▶ Aufgabenstellung
Schreiben Sie den Text über Audits in Lieferketten im Anschluss an seinen letzten Satz weiter.

▶ Vorliegender Text
Meist berufen sich Unternehmen wie auch standardsetzende MSI auf Audits, wenn sie ihre Sorgfaltspflicht / ihren Standard nachweisen wollen, deren Ansatz und Wirksamkeit in Hinblick auf eine Verbesserung der Arbeits- und Umweltbedingungen schon oft in Frage gestellt worden ist (PDF) [iii]. Der Besuch von Auditoren liefert bestenfalls eine Momentaufnahme – vorher und nachher kann es in der Fabrik oder auf der Plantage ganz anders aussehen. Zudem: Betroffene Arbeiter*innen oder ihre Gewerkschaften bekommen keinen Einblick in den Audit-Bericht und können daher nicht auf Fehler hinweisen. Bäuer*innen, Landarbeiter*innen und ihren Gemeinschaften wiederum hilft eine Zertifizierung nicht, wenn nicht die tieferen Ursachen für Menschenrechtsverletzungen, in der Regel sehr niedrige Einkommen aufgrund des niedrigen Preises für die angebauten Produkte, angegangen werden. Ähnlich verhält es sich mit dem Preis- und Zeitdruck, den viele europäische Firmen im Textilsektor und anderswo auf ihre Lieferketten ausüben, der jedoch meist außerhalb des Radars von Audits und entsprechenden Initiativen liegt.

Vor allem aber beauftragen die Fabriken oft ihre eigenen Prüfer*innen. Um einen Auftrag zu erhalten, müssen sie das Audit-Zertifikat vorzeigen können. Da wäscht eine Hand die andere, denn die Prüfer*innen wollen ja auch einen Nachfolgeauftrag. Dies und die fehlende Transparenz von Prüfungsberichten bemängelte auch die Nationale Kontaktstelle beim Bundeswirtschaftsministerium in ihrem finalen Statement (PDF) [iv] im Jahr 2018 bezüglich der OECD-Beschwerde gegen den TÜV Rheinland. Der Fall wurde damals von den NGOs FEMNET und ECCHR eingereicht und hat gezeigt, dass ohne Rechenschaftspflichten der Auditprüfunternehmen und mehr Transparenz bzw. Einbeziehung von Betroffenen Audits nur als Feigenblatt der Industrie dienen. Dies wird im Blogbeitrag unter dem Titel „Wie kann man Kontrolleure kontrollieren?“[v] detailliert dargelegt.

▶ Zeilen
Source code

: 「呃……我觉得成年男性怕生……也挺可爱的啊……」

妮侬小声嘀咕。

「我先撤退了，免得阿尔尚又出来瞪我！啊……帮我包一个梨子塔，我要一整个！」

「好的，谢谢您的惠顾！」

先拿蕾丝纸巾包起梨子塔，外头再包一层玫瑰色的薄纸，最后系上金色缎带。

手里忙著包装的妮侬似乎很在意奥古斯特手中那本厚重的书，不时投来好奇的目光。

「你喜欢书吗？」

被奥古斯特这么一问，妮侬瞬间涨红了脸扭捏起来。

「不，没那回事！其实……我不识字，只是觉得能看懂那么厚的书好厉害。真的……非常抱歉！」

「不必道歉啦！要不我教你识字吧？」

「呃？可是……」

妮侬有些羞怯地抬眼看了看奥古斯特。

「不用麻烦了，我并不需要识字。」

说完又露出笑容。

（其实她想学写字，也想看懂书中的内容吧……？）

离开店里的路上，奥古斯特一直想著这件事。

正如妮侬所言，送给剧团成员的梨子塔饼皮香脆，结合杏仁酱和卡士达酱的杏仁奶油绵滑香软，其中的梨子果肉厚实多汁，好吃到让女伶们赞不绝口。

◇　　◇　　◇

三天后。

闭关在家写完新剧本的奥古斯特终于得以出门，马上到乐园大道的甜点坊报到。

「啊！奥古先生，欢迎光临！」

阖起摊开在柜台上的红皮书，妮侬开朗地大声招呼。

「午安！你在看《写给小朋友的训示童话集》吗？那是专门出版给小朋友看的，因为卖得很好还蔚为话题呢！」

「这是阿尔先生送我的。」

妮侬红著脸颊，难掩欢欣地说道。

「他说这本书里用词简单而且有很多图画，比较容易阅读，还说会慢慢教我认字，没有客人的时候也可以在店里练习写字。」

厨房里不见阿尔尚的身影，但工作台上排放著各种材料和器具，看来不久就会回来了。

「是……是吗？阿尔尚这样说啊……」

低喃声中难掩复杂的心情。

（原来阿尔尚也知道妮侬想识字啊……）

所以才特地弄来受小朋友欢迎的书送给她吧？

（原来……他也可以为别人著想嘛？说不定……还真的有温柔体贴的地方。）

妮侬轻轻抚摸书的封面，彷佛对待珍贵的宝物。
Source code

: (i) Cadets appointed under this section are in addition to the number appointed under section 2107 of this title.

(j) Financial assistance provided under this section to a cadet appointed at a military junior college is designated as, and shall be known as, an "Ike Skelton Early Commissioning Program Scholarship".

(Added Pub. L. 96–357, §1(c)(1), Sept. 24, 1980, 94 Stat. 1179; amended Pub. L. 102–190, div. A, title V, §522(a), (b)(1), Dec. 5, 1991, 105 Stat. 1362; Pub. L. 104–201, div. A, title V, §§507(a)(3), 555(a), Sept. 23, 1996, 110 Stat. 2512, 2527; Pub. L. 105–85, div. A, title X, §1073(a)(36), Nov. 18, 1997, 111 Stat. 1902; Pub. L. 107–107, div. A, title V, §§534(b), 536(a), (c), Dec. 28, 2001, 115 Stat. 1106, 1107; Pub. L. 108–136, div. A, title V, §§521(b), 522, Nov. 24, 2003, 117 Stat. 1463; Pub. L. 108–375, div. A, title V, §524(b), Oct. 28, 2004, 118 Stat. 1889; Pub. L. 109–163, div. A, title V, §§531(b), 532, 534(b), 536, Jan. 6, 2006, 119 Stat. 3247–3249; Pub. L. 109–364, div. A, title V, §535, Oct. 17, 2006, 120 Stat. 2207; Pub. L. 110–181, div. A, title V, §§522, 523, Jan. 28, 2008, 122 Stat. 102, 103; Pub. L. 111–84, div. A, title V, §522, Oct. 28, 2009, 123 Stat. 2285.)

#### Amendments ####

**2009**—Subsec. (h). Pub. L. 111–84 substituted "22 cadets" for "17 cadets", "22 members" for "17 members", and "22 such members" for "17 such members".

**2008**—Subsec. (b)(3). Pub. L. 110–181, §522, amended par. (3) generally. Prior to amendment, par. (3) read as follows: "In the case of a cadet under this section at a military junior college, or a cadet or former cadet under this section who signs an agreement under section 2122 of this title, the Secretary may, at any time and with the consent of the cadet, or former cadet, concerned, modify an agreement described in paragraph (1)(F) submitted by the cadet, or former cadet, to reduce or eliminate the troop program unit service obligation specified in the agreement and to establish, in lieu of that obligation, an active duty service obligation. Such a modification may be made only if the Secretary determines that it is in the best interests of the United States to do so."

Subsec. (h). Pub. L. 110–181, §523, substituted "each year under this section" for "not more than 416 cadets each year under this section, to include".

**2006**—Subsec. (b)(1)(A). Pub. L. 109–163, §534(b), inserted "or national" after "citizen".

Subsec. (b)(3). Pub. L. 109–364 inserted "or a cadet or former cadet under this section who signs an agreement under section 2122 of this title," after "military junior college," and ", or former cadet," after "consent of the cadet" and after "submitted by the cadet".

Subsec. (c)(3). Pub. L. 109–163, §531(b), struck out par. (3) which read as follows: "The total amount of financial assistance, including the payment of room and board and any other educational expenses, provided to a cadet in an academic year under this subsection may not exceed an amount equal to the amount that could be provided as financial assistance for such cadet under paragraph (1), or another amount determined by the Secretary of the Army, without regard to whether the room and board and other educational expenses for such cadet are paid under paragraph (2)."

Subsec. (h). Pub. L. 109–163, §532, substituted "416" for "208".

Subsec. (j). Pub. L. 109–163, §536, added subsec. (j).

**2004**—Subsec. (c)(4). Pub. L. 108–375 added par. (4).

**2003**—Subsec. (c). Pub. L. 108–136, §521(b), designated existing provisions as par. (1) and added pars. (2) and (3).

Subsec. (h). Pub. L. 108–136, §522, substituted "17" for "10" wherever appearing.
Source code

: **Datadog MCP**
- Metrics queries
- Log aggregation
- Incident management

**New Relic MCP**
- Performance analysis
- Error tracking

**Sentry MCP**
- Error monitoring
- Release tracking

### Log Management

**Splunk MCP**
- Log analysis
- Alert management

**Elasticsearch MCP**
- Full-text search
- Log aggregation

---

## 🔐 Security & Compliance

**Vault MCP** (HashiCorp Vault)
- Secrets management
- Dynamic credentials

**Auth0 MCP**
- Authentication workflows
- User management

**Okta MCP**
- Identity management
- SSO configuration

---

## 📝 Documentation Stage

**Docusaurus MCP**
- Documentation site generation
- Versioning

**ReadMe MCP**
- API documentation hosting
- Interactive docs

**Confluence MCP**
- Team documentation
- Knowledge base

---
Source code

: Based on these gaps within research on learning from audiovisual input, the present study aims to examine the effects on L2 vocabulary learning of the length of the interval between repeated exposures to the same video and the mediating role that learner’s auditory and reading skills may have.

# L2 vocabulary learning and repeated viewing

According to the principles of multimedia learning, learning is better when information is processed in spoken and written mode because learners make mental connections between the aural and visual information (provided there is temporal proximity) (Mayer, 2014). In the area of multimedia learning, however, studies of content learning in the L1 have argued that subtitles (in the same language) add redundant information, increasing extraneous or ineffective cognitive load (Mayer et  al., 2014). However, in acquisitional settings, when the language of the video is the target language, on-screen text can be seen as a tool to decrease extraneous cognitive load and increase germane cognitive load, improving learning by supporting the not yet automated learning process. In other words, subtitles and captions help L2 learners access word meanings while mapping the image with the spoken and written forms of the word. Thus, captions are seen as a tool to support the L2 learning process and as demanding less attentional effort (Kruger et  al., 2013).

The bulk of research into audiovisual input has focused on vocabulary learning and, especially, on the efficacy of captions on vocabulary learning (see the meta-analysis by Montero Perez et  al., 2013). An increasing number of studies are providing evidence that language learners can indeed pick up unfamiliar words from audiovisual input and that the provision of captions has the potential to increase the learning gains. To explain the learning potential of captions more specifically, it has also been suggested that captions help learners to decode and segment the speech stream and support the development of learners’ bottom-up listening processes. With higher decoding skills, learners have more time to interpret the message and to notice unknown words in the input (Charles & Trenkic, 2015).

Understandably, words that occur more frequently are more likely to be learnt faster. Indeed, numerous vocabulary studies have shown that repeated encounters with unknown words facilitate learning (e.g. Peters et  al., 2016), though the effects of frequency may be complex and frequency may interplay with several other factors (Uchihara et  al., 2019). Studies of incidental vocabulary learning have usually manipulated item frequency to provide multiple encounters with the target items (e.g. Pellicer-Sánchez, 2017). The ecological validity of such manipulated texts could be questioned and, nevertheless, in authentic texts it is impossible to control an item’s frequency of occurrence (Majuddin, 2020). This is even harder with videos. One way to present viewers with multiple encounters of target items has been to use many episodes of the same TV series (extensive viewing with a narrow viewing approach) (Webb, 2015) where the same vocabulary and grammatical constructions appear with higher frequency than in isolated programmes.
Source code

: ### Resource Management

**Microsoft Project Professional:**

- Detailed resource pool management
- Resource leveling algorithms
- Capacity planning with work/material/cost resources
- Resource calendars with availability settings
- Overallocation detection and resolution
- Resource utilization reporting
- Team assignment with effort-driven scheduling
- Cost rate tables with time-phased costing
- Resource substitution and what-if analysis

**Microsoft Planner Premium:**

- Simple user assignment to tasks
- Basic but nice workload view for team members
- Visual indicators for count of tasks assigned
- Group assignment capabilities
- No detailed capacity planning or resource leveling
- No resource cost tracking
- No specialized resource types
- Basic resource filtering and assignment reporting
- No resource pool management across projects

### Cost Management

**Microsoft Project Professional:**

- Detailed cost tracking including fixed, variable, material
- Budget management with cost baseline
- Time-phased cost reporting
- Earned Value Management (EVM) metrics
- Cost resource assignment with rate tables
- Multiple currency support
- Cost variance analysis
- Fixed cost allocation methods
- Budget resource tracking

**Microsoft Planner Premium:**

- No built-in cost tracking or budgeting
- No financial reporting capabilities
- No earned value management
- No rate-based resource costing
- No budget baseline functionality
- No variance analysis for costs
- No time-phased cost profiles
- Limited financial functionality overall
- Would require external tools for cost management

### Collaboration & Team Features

▶ Antwortteil
Ein weiteres Beispiel für die Unzulänglichkeit von Audits ist die Rana Plaza-Katastrophe 2013 in Bangladesch. Kurz vorher hatte der TÜV Rheinland im Auftrag von BSCI/Amfori bei einer der Fabriken im Rana Plaza-Gebäude ein Audit durchgeführt und bei diversen Arbeitsbedingungen (Versammlungsfreiheit, Überstundenzwang, etc.) keine Beanstandungen festgestellt. Dies wurde im Buch Todschick mit einer Kopie des sonst geheim gehaltenen BSCI-Audits belegt[vi]. Auch bei der Fabrik Ali Enterprises in Pakistan gab es ein Sozialaudit und sogar eine SA8000-Zertifizierung. Kurz danach brannte die Fabrik ab, die fehlenden Notausgänge waren nicht erkannt worden. Oder reicht eine ausreichende Bestechung, wie es beispielsweise in China [vii] viel praktiziert wird? Farmen wiederum werden, etwa im Kakao- sowie im Kaffeesektor, zwar nach den Kriterien von standardsetzenden Organisationen, wie beispielsweise Fairtrade und Rainforest Alliance, oder aber nach von Unternehmen entworfenen Standards zertifiziert, doch existenzsichernde Einkommen und Löhne sind nicht Teil der – durch Audits ohnehin nur bedingt verifizierbaren (s.o.) – Kriterienkataloge. Daher wissen alle Beteiligten im Sektor, dass es in Phasen niedriger Rohstoffpreise bei Systemen ohne ausreichende Mindestpreise zu Menschenrechtsverletzungen inklusive Kinderarbeit kommt. Dennoch werden die Produkte gelabelt gehandelt und Menschenrechtskonformität suggeriert.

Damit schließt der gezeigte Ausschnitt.